Он перекладывал себе на тарелку присмотренный кусок осетрины (осторожно, чтобы легло сбоку от салата) — и ясно видел это общим планом. Слышал гул и посудный звон, смотрел на чью-то жену, что-то говорившую ему, и с ужасной отчетливостью видел шевелящиеся, густо напомаженные губы. В ноздри бил сладкий запах ее духов, и причудливо расчлененный ананас в вазе смотрелся зловещей шуткой…
Савельев извинился и на ломких ногах, в росе холодного пота, пошел в туалет, продолжая видеть себя снаружи.
Две пригоршни холодной воды не помогли: гул продолжался. Он распрямился и с опаской посмотрел в лицо, смотревшее из зеркала. Это лицо было уже почти незнакомо ему.
Выходя, Савельев оглянулся. Тот, в зеркале, смотрел тревожно и продолжал смотреть, когда Савельев закрыл дверь.
Холодный вечерний ветер обнял его с жалостью, — уже не юношу, бывшего поэта, клоуна на чужом пиру. Все еще будет хорошо, сказал он неверными губами. С какой стати? — усмехнулся тот, что жил внутри. С какой стати все должно быть хорошо?
Свинячья рожа, при серьге и жилете, явившись из темноты, просунула к лицу Савельева узкую пачку. Савельев отпрянул и помотал головой: не курю.

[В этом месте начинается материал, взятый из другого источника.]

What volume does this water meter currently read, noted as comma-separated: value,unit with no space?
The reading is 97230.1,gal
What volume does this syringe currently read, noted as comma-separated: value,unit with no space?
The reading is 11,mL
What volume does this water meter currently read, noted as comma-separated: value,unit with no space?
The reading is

— Помнишь меня? — спросила рожа.
Савельев снова мотнул головой и услышал собственный голос, сказавший:
— Нет.
— Да ладно! — всхрюкнув, хохотнула свинья. — Ла-адно! Загорди-ился…
И погрозила Савельеву пальцем.
Этот ужас преследовал потом Савельева. Он пытался выхаркать саму возможность знакомства с этой рожей — и не мог. Самое отвратительное заключалось в том, что рожа, несомненно, была видена раньше, и подлая память безжалостно раскладывала веер вариантов: тусовки, фестивали, сауны…

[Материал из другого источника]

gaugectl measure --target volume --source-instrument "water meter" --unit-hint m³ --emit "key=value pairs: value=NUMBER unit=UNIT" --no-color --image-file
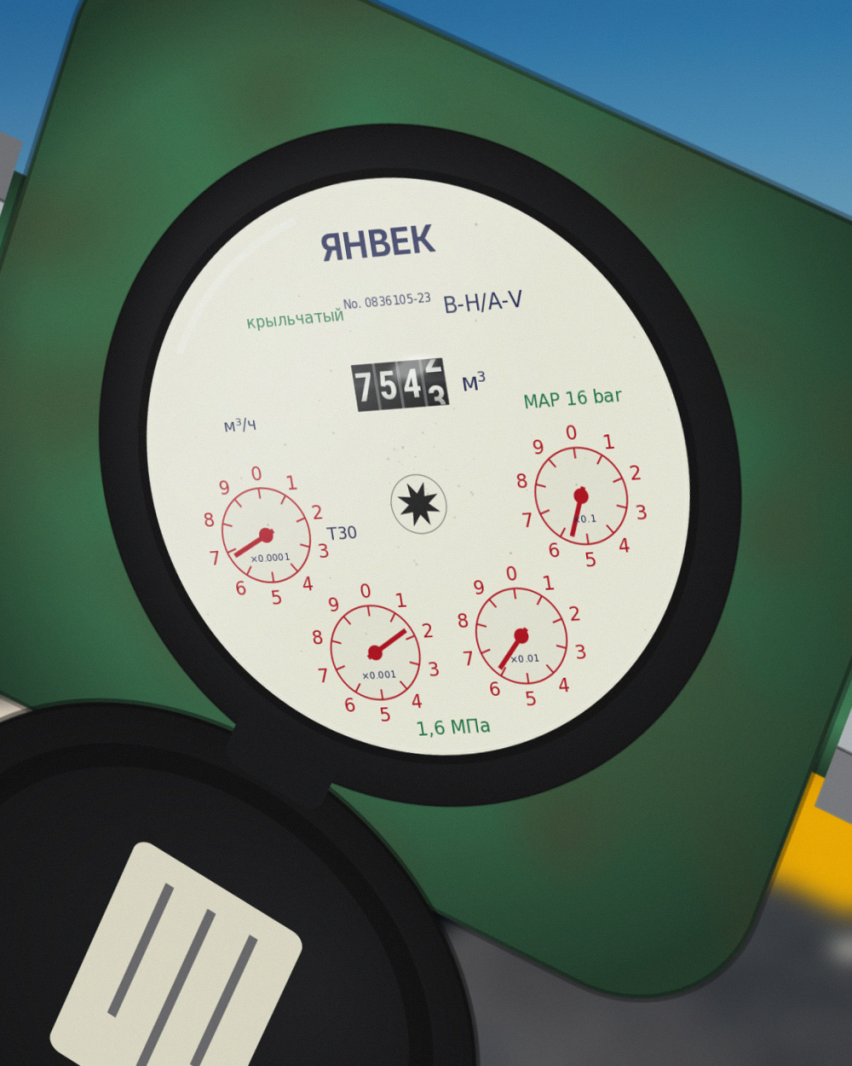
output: value=7542.5616 unit=m³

Как-то закрутило Савельева в те годы. Как-то само собой все это с ним случилось.
Жена давно взяла устало-снисходительный тон: лети, дорогой, пособирай пыльцу. С Ляшиным у нее заискрило сразу, и больше Савельев к «зёме» жену не брал — ни на Коста-Браво, ни на дачу…
На даче — государственной, с овальными бирками на мебели — Савельев писал для Ляшина книгу, байки из депутатской жизни. Писал со стыдным удовольствием: литобработка, при тучном гонораре, была анонимной. Сначала он даже не поверил ушам, услышав цифру, решил: перекурил кальяна друг-зёма, попутал нолики…
Но все было на самом деле: и нолики, и личный ляшинский шофер, и милицейская машина сопровождения — с кряканьем и ветерком, вдоль глухой пробки на Кутузовском; просторные недра Рублевки, шашлычок, отменно приготовляемый холуем, откликавшимся на погоняло «Лукич», рассказы «зёмы» о жизни элиты с громкими хохотунчиками и матерком…
Элита обитала тут же, за заборами.
Приобщился Савельев, что говорить. Для того ли разночинцы рассохлые топтали сапоги? Да вот, видать, для того.
Потом наступили новые времена, и Ляшин быстро посерьезнел вместе с ними. Боль за Россию появилась в нем, нешуточная тревога об отечестве проступила в раздобревшем теле. Война опять-таки. Чечены, млять, задолбали, мрачно ронял «зёма», но оживление выдавало его.